During his interview with the Sacramento Bee, Governor Schwarzenegger claimed that taxpayers had to foot the bill of these services due to federal mandates. The governor was, at best, only partially correct in his claim. California has made the decision to provide benefits to illegal aliens above and beyond what is required by federal mandates. These policy choices have contributed greatly to California’s widening budget deficit and have also made California an enticing destination for illegal immigrants.
For example, according to the RAND Corporation and the Pew Foundation respectively, somewhere between 59% and 68% of the 3.2 million illegal aliens in California lack health insurance. (Pew, RAND). This has placed a huge strain on the health care system in California. (See “California Health Care Guide“). In addition, according to one analysis, California is spending billions of dollars on health care for illegal aliens including $775 million on Medi-Cal, $536 million for emergency services, and $59 million for prenatal care (not including $108 million for new-born deliveries as the newborns are citizens). (LA Times).
In addition, California taxpayers are also subsidizing the cost of college for illegal aliens who are allowed to pay the in-state tuition at California’s public universities, while United States citizens from other states are forced to pay the higher out-of-state tuition rate. This form of discrimination violates federal law and is the subject of a lawsuit brought by the Immigration Reform Law Institute (IRLI). (Martinez vs. Board of Regents). Legislation has been introduced in Congress (the DREAM Act) that would legalize the practice of discriminating against American citizens by giving tuition breaks to illegal aliens that are not also available to all citizens. (FAIR legislative analysis of the Dream Act).

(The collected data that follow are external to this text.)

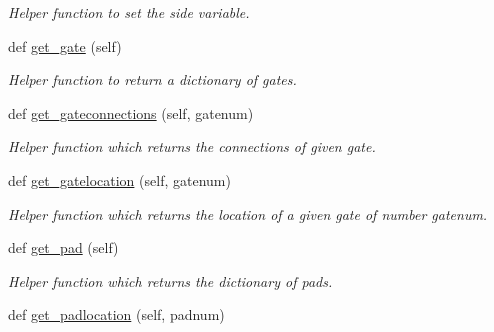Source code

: \begin{DoxyCompactItemize}
\begin{DoxyCompactList}\small\item\em Helper function to set the side variable. \end{DoxyCompactList}\item 
def \hyperlink{classgqp__placer_1_1mothercore_a9d4ec1ac49ac17f5d4ce7c4c743cbc96}{get\+\_\+gate} (self)\hypertarget{classgqp__placer_1_1mothercore_a9d4ec1ac49ac17f5d4ce7c4c743cbc96}{}\label{classgqp__placer_1_1mothercore_a9d4ec1ac49ac17f5d4ce7c4c743cbc96}

\begin{DoxyCompactList}\small\item\em Helper function to return a dictionary of gates. \end{DoxyCompactList}\item 
def \hyperlink{classgqp__placer_1_1mothercore_a396e123fe8d6cbad16f828dd21c56132}{get\+\_\+gateconnections} (self, gatenum)\hypertarget{classgqp__placer_1_1mothercore_a396e123fe8d6cbad16f828dd21c56132}{}\label{classgqp__placer_1_1mothercore_a396e123fe8d6cbad16f828dd21c56132}

\begin{DoxyCompactList}\small\item\em Helper function which returns the connections of given gate. \end{DoxyCompactList}\item 
def \hyperlink{classgqp__placer_1_1mothercore_a5fc0b24a700a395afd65bb703f887e41}{get\+\_\+gatelocation} (self, gatenum)\hypertarget{classgqp__placer_1_1mothercore_a5fc0b24a700a395afd65bb703f887e41}{}\label{classgqp__placer_1_1mothercore_a5fc0b24a700a395afd65bb703f887e41}

\begin{DoxyCompactList}\small\item\em Helper function which returns the location of a given gate of number \textquotesingle{}gatenum\textquotesingle{}. \end{DoxyCompactList}\item 
def \hyperlink{classgqp__placer_1_1mothercore_a4729070c9a33e5e87a0c2cae03775e67}{get\+\_\+pad} (self)\hypertarget{classgqp__placer_1_1mothercore_a4729070c9a33e5e87a0c2cae03775e67}{}\label{classgqp__placer_1_1mothercore_a4729070c9a33e5e87a0c2cae03775e67}

\begin{DoxyCompactList}\small\item\em Helper function which returns the dictionary of pads. \end{DoxyCompactList}\item 
def \hyperlink{classgqp__placer_1_1mothercore_ad3d0a4a7e7c542864c4ba2adcfd7280a}{get\+\_\+padlocation} (self, padnum)\hypertarget{classgqp__placer_1_1mothercore_ad3d0a4a7e7c542864c4ba2adcfd7280a}{}\label{classgqp__placer_1_1mothercore_ad3d0a4a7e7c542864c4ba2adcfd7280a}


\end{DoxyCompactItemize}
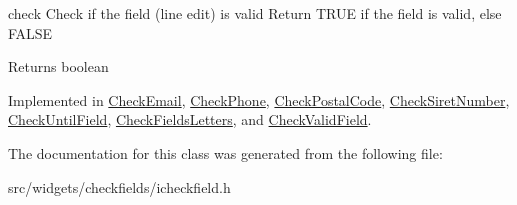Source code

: check Check if the field (line edit) is valid Return T\+R\+U\+E if the field is valid, else F\+A\+L\+S\+E 

\begin{DoxyReturn}{Returns}
boolean 
\end{DoxyReturn}


Implemented in \hyperlink{classCheckEmail_a544d7656d36bd463391fe2f4dd3e13c6}{Check\+Email}, \hyperlink{classCheckPhone_ac60f1428fc89e1b2630db022e14509ed}{Check\+Phone}, \hyperlink{classCheckPostalCode_ad91ba5622617675fbb5c767036163142}{Check\+Postal\+Code}, \hyperlink{classCheckSiretNumber_aaf0a1411e380789062564bd992e72c1b}{Check\+Siret\+Number}, \hyperlink{classCheckUntilField_acfb9e2f95bebcb5b5d2337e3ac4f4d47}{Check\+Until\+Field}, \hyperlink{classCheckFieldsLetters_a62574deb407fe83456e46381425a7b46}{Check\+Fields\+Letters}, and \hyperlink{classCheckValidField_a192b1c9c84ea8897661425fd3c0b9e8e}{Check\+Valid\+Field}.



The documentation for this class was generated from the following file\+:\begin{DoxyCompactItemize}
\item 
src/widgets/checkfields/icheckfield.\+h\end{DoxyCompactItemize}
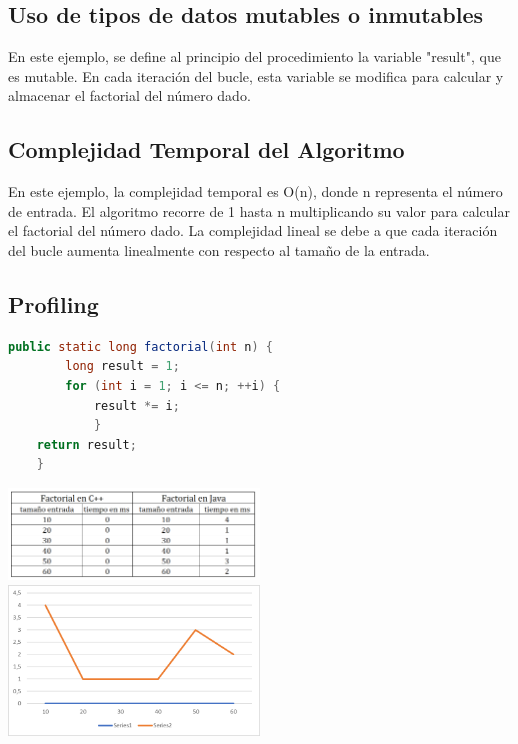\documentclass{article}
\begin{document}
\subsection{Uso de tipos de datos mutables o inmutables}
En este ejemplo, se define al principio del procedimiento la variable "result", que es mutable. En cada iteración del bucle, esta variable se modifica para calcular y almacenar el factorial del número dado.


\subsection{Complejidad Temporal del Algoritmo}
En este ejemplo, la complejidad temporal es O(n), donde n representa el número de entrada. El algoritmo recorre de 1 hasta n multiplicando su valor para calcular el factorial del número dado. La complejidad lineal se debe a que cada iteración del bucle aumenta linealmente con respecto al tamaño de la entrada.


\subsection{Profiling}

\begin{lstlisting}[language=Java, caption=Ejemplo de código en Java]
    public static long factorial(int n) {
        long result = 1;
        for (int i = 1; i <= n; ++i) {
            result *= i;
            }
    return result;
    }
\end{lstlisting}

\includegraphics[width=0.5\textwidth]{c++vsjavaTabla.png}
\includegraphics[width=0.5\textwidth]{c++vsjavaGrafica.png}
\end{document}
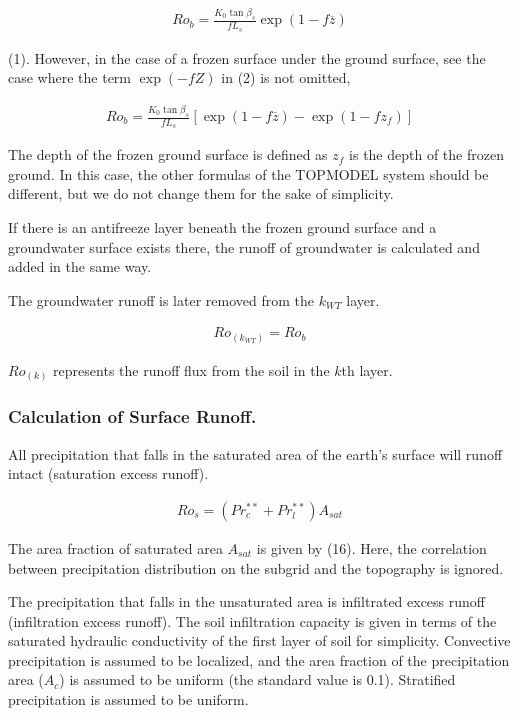 \begin{eqnarray}
 Ro_b = \frac{K_0 \tan\beta_s}{f L_s}\exp(1-f \overline{z})
\end{eqnarray}

(1). However, in the case of a frozen surface under the ground surface,
see the case where the term \(\exp(-fZ)\) in (2) is not omitted,

\begin{eqnarray}
 Ro_b = \frac{K_0 \tan\beta_s}{f L_s}
  [ \exp(1-f \overline{z}) - \exp(1-f z_f) ]
\end{eqnarray}

The depth of the frozen ground surface is defined as \(z_f\) is the
depth of the frozen ground. In this case, the other formulas of the
TOPMODEL system should be different, but we do not change them for the
sake of simplicity.

If there is an antifreeze layer beneath the frozen ground surface and a
groundwater surface exists there, the runoff of groundwater is
calculated and added in the same way.

The groundwater runoff is later removed from the \(k_{WT}\) layer.

\begin{eqnarray}
 Ro_{(k_{WT})} = Ro_b
\end{eqnarray}

\(Ro_{(k)}\) represents the runoff flux from the soil in the \(k\)th
layer.

\hypertarget{calculation-of-surface-runoff.}{%
\subsubsection{Calculation of Surface
Runoff.}\label{calculation-of-surface-runoff.}}

All precipitation that falls in the saturated area of the earth's
surface will runoff intact (saturation excess runoff).

\begin{eqnarray}
 Ro_s = (Pr_c^{**} + Pr_l^{**}) A_{sat}
\end{eqnarray}

The area fraction of saturated area \(A_{sat}\) is given by (16). Here,
the correlation between precipitation distribution on the subgrid and
the topography is ignored.

The precipitation that falls in the unsaturated area is infiltrated
excess runoff (infiltration excess runoff). The soil infiltration
capacity is given in terms of the saturated hydraulic conductivity of
the first layer of soil for simplicity. Convective precipitation is
assumed to be localized, and the area fraction of the precipitation area
(\(A_c\)) is assumed to be uniform (the standard value is 0.1).
Stratified precipitation is assumed to be uniform.

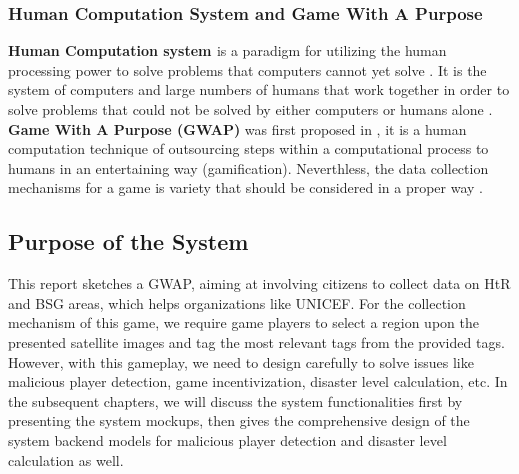 \subsubsection{Human Computation System and Game With A Purpose}


\textbf{Human Computation system \label{idx:hc}} is a paradigm for utilizing the human processing power to solve problems 
that computers cannot yet solve \cite{quinn2011human}.
It is the system of computers and large numbers of humans that work together in order to solve problems 
that could not be solved by either computers or humans alone \cite{quinn2009taxonomy}.
\textbf{Game With A Purpose (GWAP)\label{idx:gwap}} was first proposed in \cite{von2005esp, von2006games}, it
is a human computation technique of outsourcing steps 
within a computational process to humans in an entertaining way (gamification). 
Neverthless, the data collection mechanisms for a game is variety that should be considered in a proper way \cite{von2008designing}.

\subsection{Purpose of the System}

This report sketches a GWAP, aiming at involving citizens to collect data on HtR and BSG \cite{unicef2017report} areas, 
which helps organizations like UNICEF. For the collection mechanism of this game, 
we require game players to select a region upon
the presented satellite images and tag the most relevant tags from the provided tags.
However, with this gameplay, we need to design carefully to solve issues like malicious player detection,
game incentivization, disaster level calculation, etc.
In the subsequent chapters, we will discuss the system functionalities first by presenting the system mockups, 
then gives the comprehensive design of the system backend models for malicious player detection
and disaster level calculation as well.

California residents recently defeated a series of measures in a special election that would have increased taxes to balance the budget. Following this defeat, Governor Schwarzenegger declared that the only other option will be to cut funding for certain services. Instead of continuing to underestimate the cost illegal immigration has played in his state’s budget crisis, the governor should prioritize the needs of California residents who are citizens by cutting benefits to illegal aliens.